◆ To-do item: Once the line holding "1619 AE Andijk" is found in the entries below, transcribe exactly every line up to and including the one holding "95. ද්විතීය අසම්භාව්‍ය ක්‍රියා.", but leave out the pictures.

◆ Material provided:
§ §

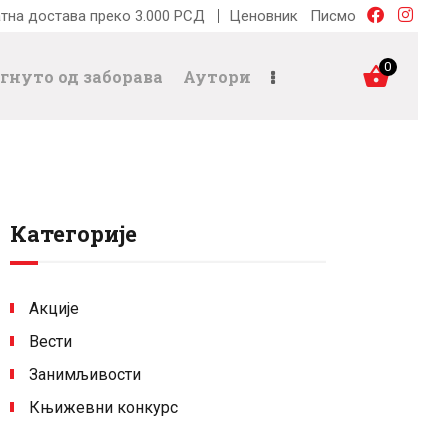
тна достава преко 3.000 РСД
Ценовник
Писмо
0
гнуто од заборава
Аутори
Категорије
Акције
Вести
Занимљивости
Књижевни конкурс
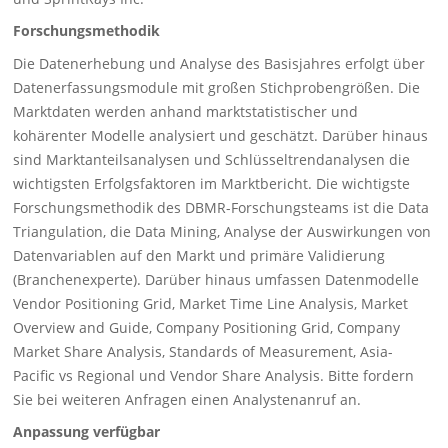
Forschungsmethodik
Die Datenerhebung und Analyse des Basisjahres erfolgt über
Datenerfassungsmodule mit großen Stichprobengrößen. Die
Marktdaten werden anhand marktstatistischer und
kohärenter Modelle analysiert und geschätzt. Darüber hinaus
sind Marktanteilsanalysen und Schlüsseltrendanalysen die
wichtigsten Erfolgsfaktoren im Marktbericht. Die wichtigste
Forschungsmethodik des DBMR-Forschungsteams ist die Data
Triangulation, die Data Mining, Analyse der Auswirkungen von
Datenvariablen auf den Markt und primäre Validierung
(Branchenexperte). Darüber hinaus umfassen Datenmodelle
Vendor Positioning Grid, Market Time Line Analysis, Market
Overview and Guide, Company Positioning Grid, Company
Market Share Analysis, Standards of Measurement, Asia-
Pacific vs Regional und Vendor Share Analysis. Bitte fordern
Sie bei weiteren Anfragen einen Analystenanruf an.
Anpassung verfügbar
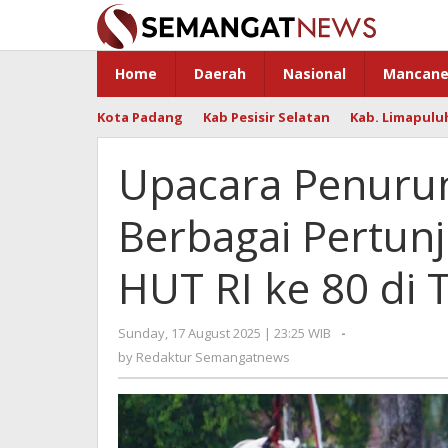
Skip
to
content
Home
Daerah
Nasional
Mancane
Kota Padang
Kab Pesisir Selatan
Kab. Limapulu
Upacara Penuru
Berbagai Pertun
HUT RI ke 80 di 
Sunday, 17 August 2025 | 23:25 WIB
by
-
Redaktur
by
Redaktur Semangatnews
Semangatnews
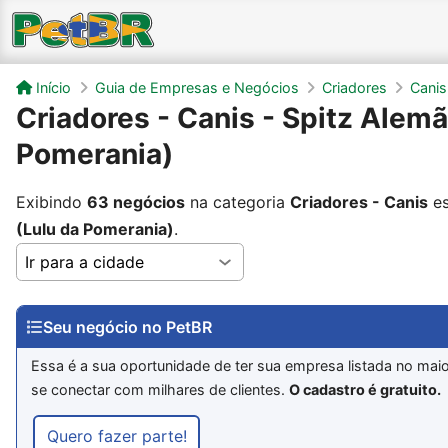
Início
Guia de Empresas e Negócios
Criadores
Canis
Criadores - Canis - Spitz Alemã
Pomerania)
Exibindo
63 negócios
na categoria
Criadores - Canis
es
(Lulu da Pomerania)
.
Seu negócio no PetBR
Essa é a sua oportunidade de ter sua empresa listada no maio
se conectar com milhares de clientes.
O cadastro é gratuito.
Quero fazer parte!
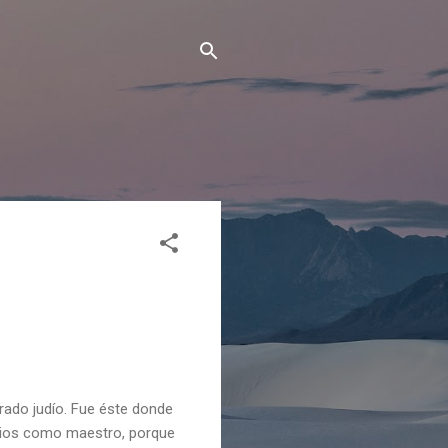
rado judío. Fue éste donde
 Dios como maestro, porque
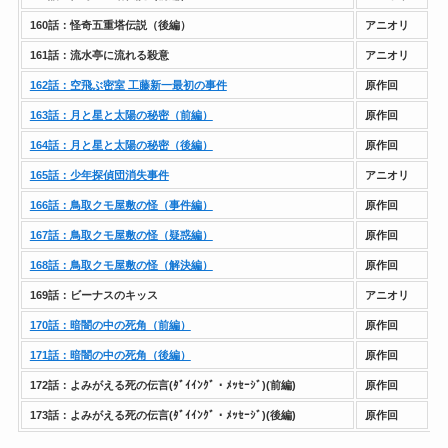
160話：怪奇五重塔伝説（後編）
アニオリ
h
161話：流水亭に流れる殺意
アニオリ
h
162話：空飛ぶ密室 工藤新一最初の事件
原作回
h
163話：月と星と太陽の秘密（前編）
原作回
h
164話：月と星と太陽の秘密（後編）
原作回
h
165話：少年探偵団消失事件
アニオリ
h
166話：鳥取クモ屋敷の怪（事件編）
原作回
h
167話：鳥取クモ屋敷の怪（疑惑編）
原作回
h
168話：鳥取クモ屋敷の怪（解決編）
原作回
h
169話：ビーナスのキッス
アニオリ
h
170話：暗闇の中の死角（前編）
原作回
h
171話：暗闇の中の死角（後編）
原作回
h
172話：よみがえる死の伝言(ﾀﾞｲｲﾝｸﾞ・ﾒｯｾｰｼﾞ)(前編)
原作回
h
173話：よみがえる死の伝言(ﾀﾞｲｲﾝｸﾞ・ﾒｯｾｰｼﾞ)(後編)
原作回
h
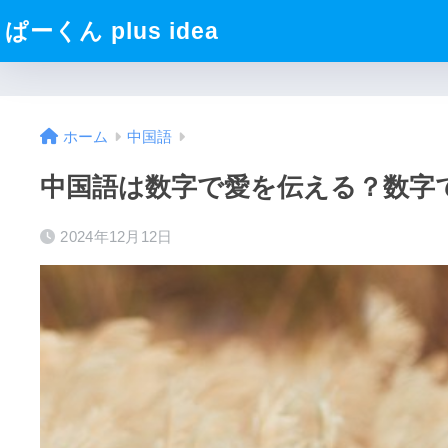
ぱーくん plus idea
ホーム
中国語
中国語は数字で愛を伝える？数字
2024年12月12日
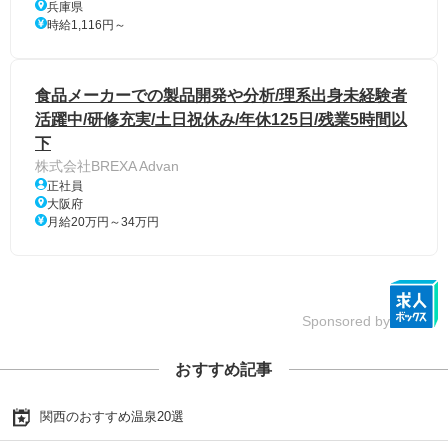
兵庫県
時給1,116円～
食品メーカーでの製品開発や分析/理系出身未経験者
活躍中/研修充実/土日祝休み/年休125日/残業5時間以
下
株式会社BREXA Advan
正社員
大阪府
月給20万円～34万円
Sponsored by
おすすめ記事
関西のおすすめ温泉20選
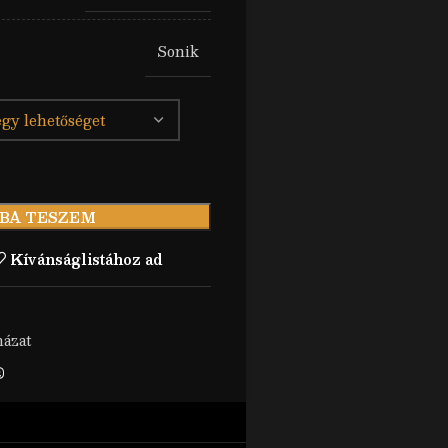
Sonik
BA TESZEM
Kívánságlistához ad
ázat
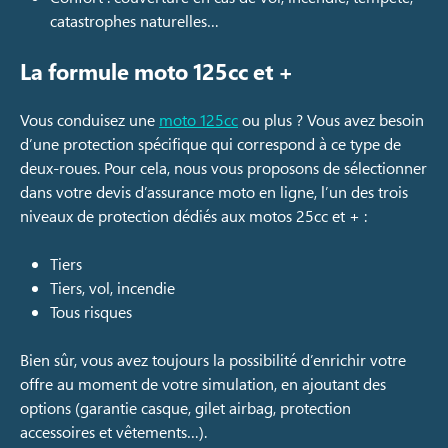
catastrophes naturelles…
La formule moto 125cc et +
Vous conduisez une
moto 125cc
ou plus ? Vous avez besoin
d’une protection spécifique qui correspond à ce type de
deux-roues. Pour cela, nous vous proposons de sélectionner
dans votre devis d’assurance moto en ligne, l’un des trois
niveaux de protection dédiés aux motos 25cc et + :
Tiers
Tiers, vol, incendie
Tous risques
Bien sûr, vous avez toujours la possibilité d’enrichir votre
offre au moment de votre simulation, en ajoutant des
options (garantie casque, gilet airbag, protection
accessoires et vêtements…).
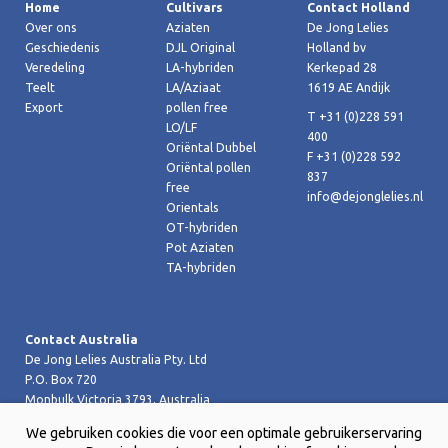
Home
Cultivars
Contact Holland
Over ons
Aziaten
De Jong Lelies
Geschiedenis
DJL Original
Holland bv
Veredeling
LA-hybriden
Kerkepad 28
Teelt
LA/Aziaat
1619 AE Andijk
Export
pollen free
T +31 (0)228 591
LO/LF
400
Oriëntal Dubbel
F +31 (0)228 592
Oriëntal pollen
837
free
info@dejonglelies.nl
Orientals
OT-hybriden
Pot Aziaten
TA-hybriden
Contact Australia
De Jong Lelies Australia Pty. Ltd
P.O. Box 720
Monbulk Victoria 3793, Australia
T +61 (0)359 619 188
We gebruiken cookies die voor een optimale gebruikerservaring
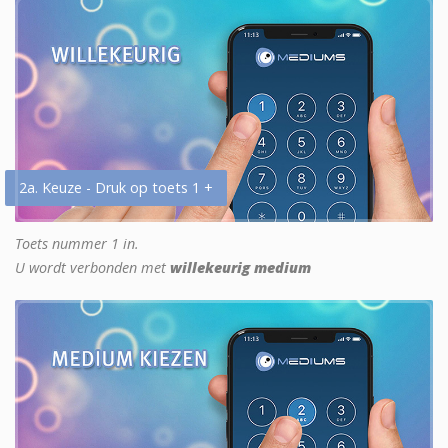
2a. Keuze - Druk op toets 1 +
Toets nummer 1 in.
U wordt verbonden met
willekeurig medium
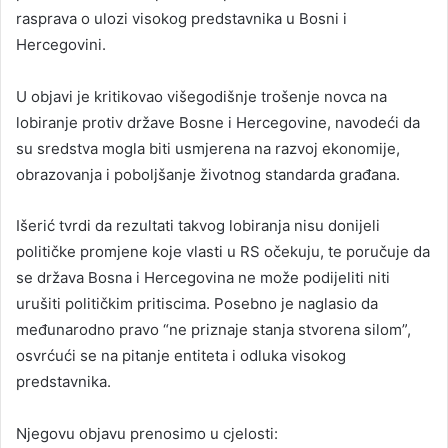
rasprava o ulozi visokog predstavnika u Bosni i
Hercegovini.
U objavi je kritikovao višegodišnje trošenje novca na
lobiranje protiv države Bosne i Hercegovine, navodeći da
su sredstva mogla biti usmjerena na razvoj ekonomije,
obrazovanja i poboljšanje životnog standarda građana.
Išerić tvrdi da rezultati takvog lobiranja nisu donijeli
političke promjene koje vlasti u RS očekuju, te poručuje da
se država Bosna i Hercegovina ne može podijeliti niti
urušiti političkim pritiscima. Posebno je naglasio da
međunarodno pravo “ne priznaje stanja stvorena silom”,
osvrćući se na pitanje entiteta i odluka visokog
predstavnika.
Njegovu objavu prenosimo u cjelosti:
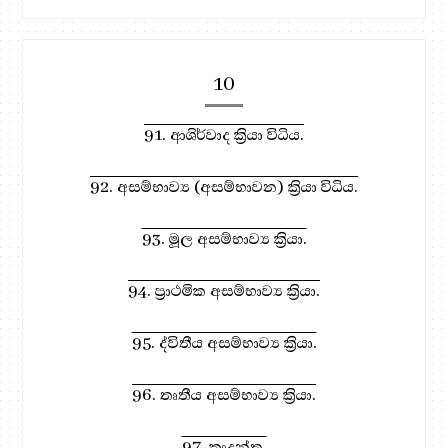
10
91. ආශිර්වාද ක්‍රියා විධිය.
92. අසම්භාව්‍ය (අසම්භාවන) ක්‍රියා විධිය.
93. මූල අසම්භාව්‍ය ක්‍රියා.
94. ප්‍රාථමික අසම්භාව්‍ය ක්‍රියා.
95. ද්විතීය අසම්භාව්‍ය ක්‍රියා.
96. තෘතීය අසම්භාව්‍ය ක්‍රියා.
97. කෘදන්ත.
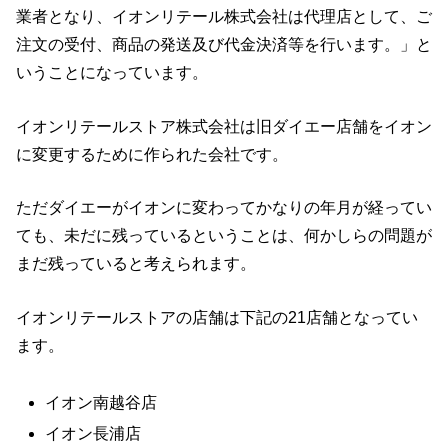
業者となり、イオンリテール株式会社は代理店として、ご
注文の受付、商品の発送及び代金決済等を行います。」と
いうことになっています。
イオンリテールストア株式会社は旧ダイエー店舗をイオン
に変更するために作られた会社です。
ただダイエーがイオンに変わってかなりの年月が経ってい
ても、未だに残っているということは、何かしらの問題が
まだ残っていると考えられます。
イオンリテールストアの店舗は下記の21店舗となってい
ます。
イオン南越谷店
イオン長浦店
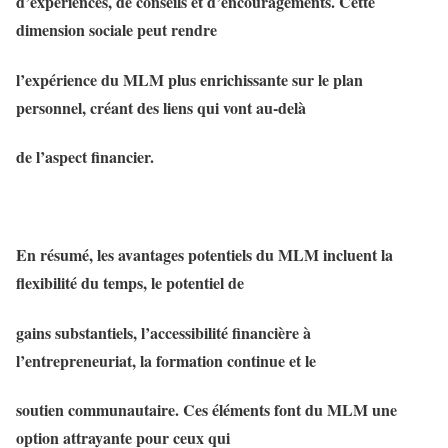
d’expériences, de conseils et d’encouragements. Cette
dimension sociale peut rendre
l’expérience du MLM plus enrichissante sur le plan
personnel, créant des liens qui vont au-delà
de l’aspect financier.
En résumé, les avantages potentiels du MLM incluent la
flexibilité du temps, le potentiel de
gains substantiels, l’accessibilité financière à
l’entrepreneuriat, la formation continue et le
soutien communautaire. Ces éléments font du MLM une
option attrayante pour ceux qui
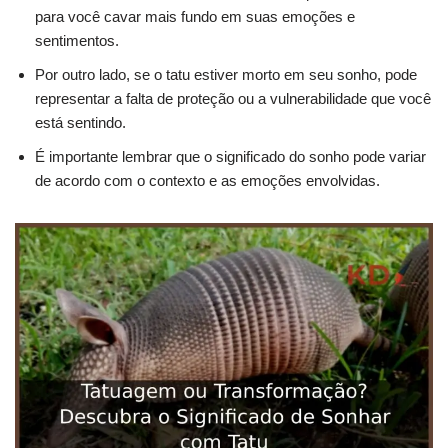
para você cavar mais fundo em suas emoções e
sentimentos.
Por outro lado, se o tatu estiver morto em seu sonho, pode
representar a falta de proteção ou a vulnerabilidade que você
está sentindo.
É importante lembrar que o significado do sonho pode variar
de acordo com o contexto e as emoções envolvidas.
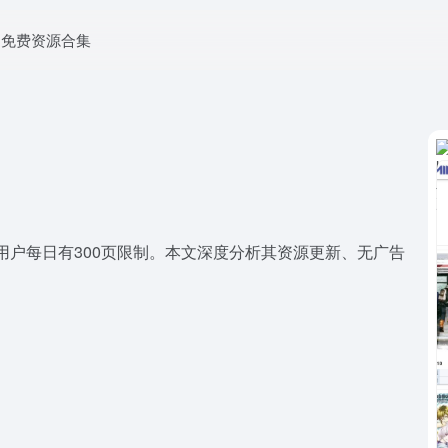
免费资源合集
赞助用户每日有300页限制。本文深度分析其资源更新、无广告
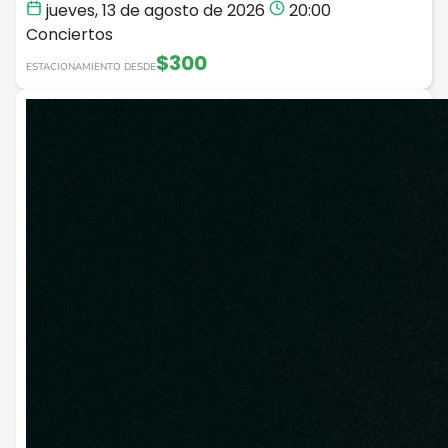
jueves, 13 de agosto de 2026
20:00
Conciertos
$300
ESTACIONAMIENTO DESDE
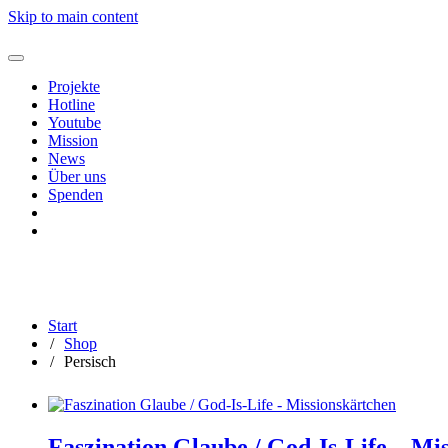
Skip to main content
Projekte
Hotline
Youtube
Mission
News
Über uns
Spenden
Shop
Warenkorb
Shop
Warenkorb
Start
Shop
Persisch
Faszination Glaube / God-Is-Life – Mi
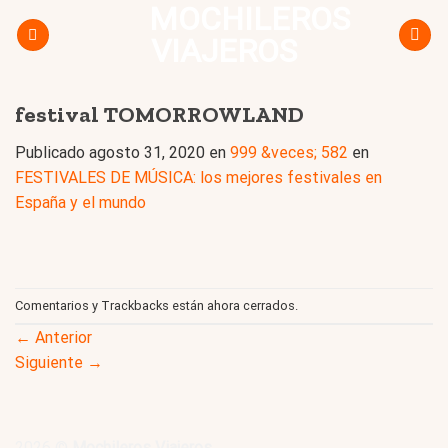
MOCHILEROS
Skip
to
VIAJEROS
content
festival TOMORROWLAND
Publicado
agosto 31, 2020
en
999 &veces; 582
en
FESTIVALES DE MÚSICA: los mejores festivales en
España y el mundo
Comentarios y Trackbacks están ahora cerrados.
←
Anterior
Siguiente
→
2026 ©
Mochileros Viajeros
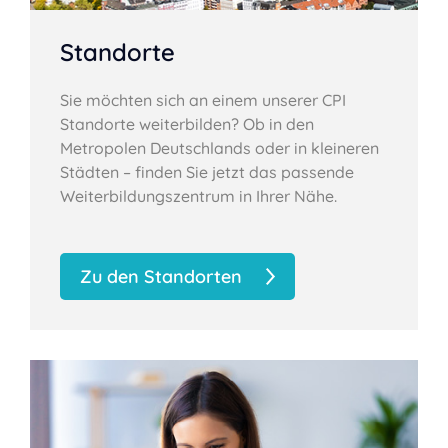
Standorte
Sie möchten sich an einem unserer CPI
Standorte weiterbilden? Ob in den
Metropolen Deutschlands oder in kleineren
Städten – finden Sie jetzt das passende
Weiterbildungszentrum in Ihrer Nähe.
Zu den Standorten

§ §

◆ Solution to the problem:
1619 AE Andijk
Export
pollen free
T +31 (0)228 591
LO/LF
400
Oriëntal Dubbel
F +31 (0)228 592
Oriëntal pollen
837
free
info@dejonglelies.nl
Orientals
OT-hybriden
Pot Aziaten
TA-hybriden
Contact Australia
De Jong Lelies Australia Pty. Ltd
P.O. Box 720
Monbulk Victoria 3793, Australia
T +61 (0)359 619 188
We gebruiken cookies die voor een optimale gebruikerservaring
2a. Keuze - Druk op toets 1 +
Toets nummer 1 in.
U wordt verbonden met
willekeurig medium
rasprava o ulozi visokog predstavnika u Bosni i
Hercegovini.
U objavi je kritikovao višegodišnje trošenje novca na
lobiranje protiv države Bosne i Hercegovine, navodeći da
su sredstva mogla biti usmjerena na razvoj ekonomije,
obrazovanja i poboljšanje životnog standarda građana.
Išerić tvrdi da rezultati takvog lobiranja nisu donijeli
političke promjene koje vlasti u RS očekuju, te poručuje da
se država Bosna i Hercegovina ne može podijeliti niti
urušiti političkim pritiscima. Posebno je naglasio da
međunarodno pravo “ne priznaje stanja stvorena silom”,
osvrćući se na pitanje entiteta i odluka visokog
predstavnika.
Njegovu objavu prenosimo u cjelosti:
10
91. ආශිර්වාද ක්‍රියා විධිය.
92. අසම්භාව්‍ය (අසම්භාවන) ක්‍රියා විධිය.
93. මූල අසම්භාව්‍ය ක්‍රියා.
94. ප්‍රාථමික අසම්භාව්‍ය ක්‍රියා.
95. ද්විතීය අසම්භාව්‍ය ක්‍රියා.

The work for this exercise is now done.